The LlmHelloWorld contract demonstrates a simple example of integrating AI capabilities within an intelligent contract. This contract shows how to use the comparative equivalence principle to call an LLM and store the response in the contract state.

# { "Depends": "py-genlayer:test" }
 
from genlayer import *
import typing
 
 
@gl.contract
class LlmHelloWorld:
    message: str
 
    def __init__(self):
        self.message = ""
 
    @gl.public.write
    def set_message(self) -> typing.Any:
 
        def get_message() -> str:
            task = "There is no context, I just want you to answer with a string equal to 'yes'"
            result = gl.exec_prompt(task)
            print(result)
            return result
 
        self.message = gl.eq_principle_strict_eq(get_message)
 
    @gl.public.view
    def get_message(self) -> str:       
        return self.message

Code Explanation

  • Initialization: The LlmHelloWorld class initializes with an empty string in the message variable.
  • Write Method:
    • set_message() uses AI functionality to generate and store a message.
    • It contains an inner function get_message() that prompts an AI model with a simple task.
    • Uses gl.eq_principle_strict_eq() to ensure deterministic AI responses across the network.
  • Read Method:
    • get_message() returns the stored message.

Key Components

  1. AI Integration: The contract uses gl.exec_prompt() to interact with an AI model.
  2. Deterministic Execution: gl.eq_principle_strict_eq() ensures that all nodes in the network arrive at the same exact result.
  3. State Management: The contract maintains a single string state variable that stores the AI response.

Deploying the Contract

To deploy the LlmHelloWorld contract:

  1. Deploy the Contract: No initial parameters are needed for deployment.
  2. The contract will initialize with an empty message.
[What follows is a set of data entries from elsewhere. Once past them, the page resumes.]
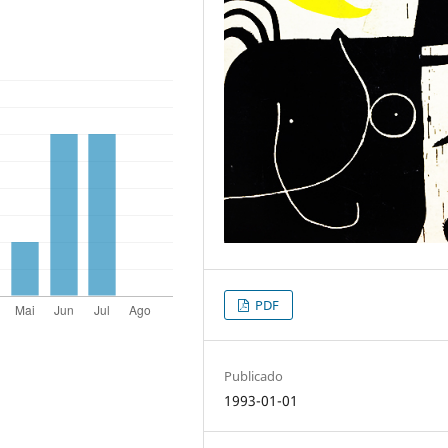
PDF
Publicado
1993-01-01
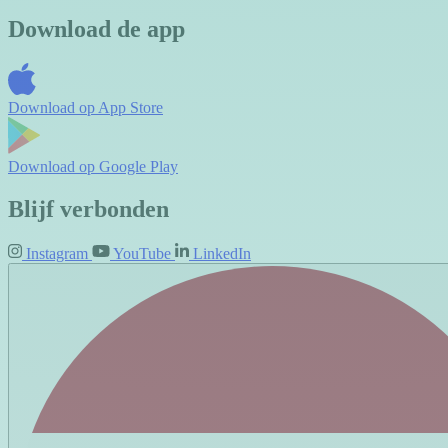
Download de app
Download op
App Store
Download op
Google Play
Blijf verbonden
Instagram
YouTube
LinkedIn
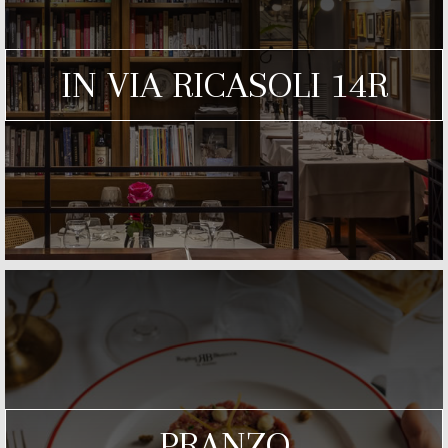
IN VIA RICASOLI 14R
PRANZO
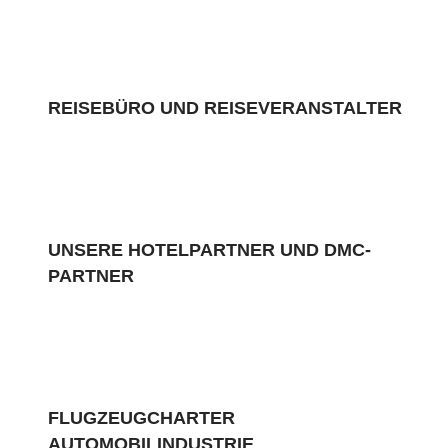
REISEBÜRO UND REISEVERANSTALTER
UNSERE HOTELPARTNER UND DMC-
PARTNER
FLUGZEUGCHARTER
AUTOMOBILINDUSTRIE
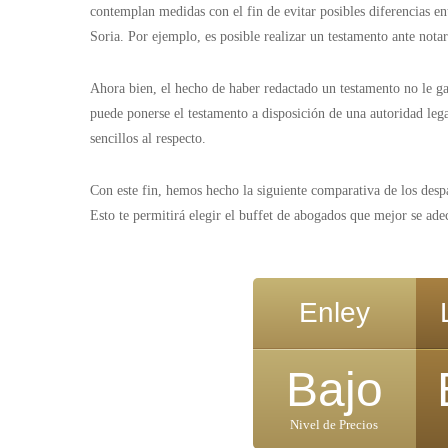
contemplan medidas con el fin de evitar posibles diferencias en
Soria. Por ejemplo, es posible realizar un testamento ante notari
Ahora bien, el hecho de haber redactado un testamento no le gar
puede ponerse el testamento a disposición de una autoridad leg
sencillos al respecto.
Con este fin, hemos hecho la siguiente comparativa de los desp
Esto te permitirá elegir el buffet de abogados que mejor se ade
Enley
Bajo
Nivel de Precios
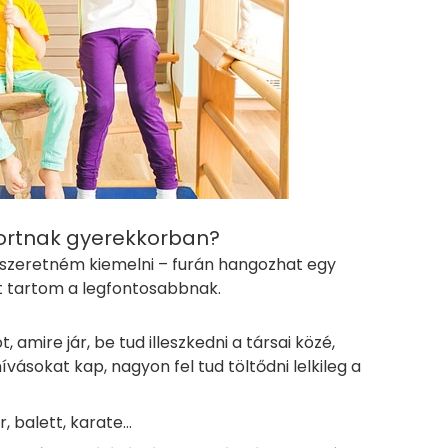
portnak gyerekkorban?
t szeretném kiemelni – furán hangozhat egy
t tartom a legfontosabbnak.
t, amire jár, be tud illeszkedni a társai közé,
ihívásokat kap, nagyon fel tud töltődni lelkileg a
r, balett, karate…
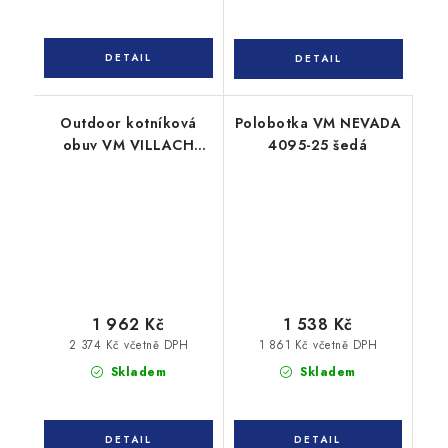
Outdoor kotníková
Polobotka VM NEVADA
obuv VM VILLACH
4095-25 šedá
4150-40
1 962 Kč
1 538 Kč
2 374 Kč včetně DPH
1 861 Kč včetně DPH
Skladem
Skladem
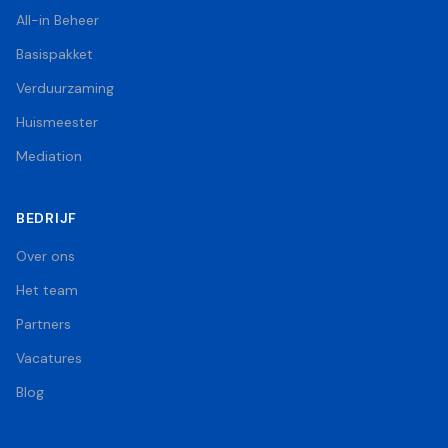
All-in Beheer
Basispakket
Verduurzaming
Huismeester
Mediation
BEDRIJF
Over ons
Het team
Partners
Vacatures
Blog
Checking the Contract State

After deployment, you can:

  • Use get_message() to view the currently stored message.
  • Initially, this will return an empty string.

Executing Transactions

To interact with the deployed contract:

  1. Call set_message() to trigger the AI interaction.
  2. The function will:
    • Execute the AI prompt requesting a "yes" response
    • Store the result using the equivalence principle
    • Print the result to the logs

Understanding AI Integration

This contract demonstrates several important concepts:

  • AI Prompting: Shows how to formulate simple prompts for AI models within smart contracts.
  • Deterministic AI: Uses the equivalence principle to ensure all nodes reach consensus on AI outputs.
  • State Updates: Demonstrates how AI-generated content can be stored in blockchain state.

Handling Different Scenarios

  • Initial State: The message starts empty.
  • After set_message(): The message will contain "yes" (the AI's response).
  • Multiple Calls: Each call to set_message() will update the stored message.
  • Network Consensus: All nodes will agree on the same message due to the equivalence principle.

Important Notes

  1. This is a minimal example to demonstrate AI-blockchain integration.
  2. The AI prompt is intentionally simple for demonstration purposes.
  3. The equivalence principle ensures that the AI response is consistent across all network nodes.

You can monitor the contract's behavior through transaction logs, which will show the AI responses and state updates as they occur.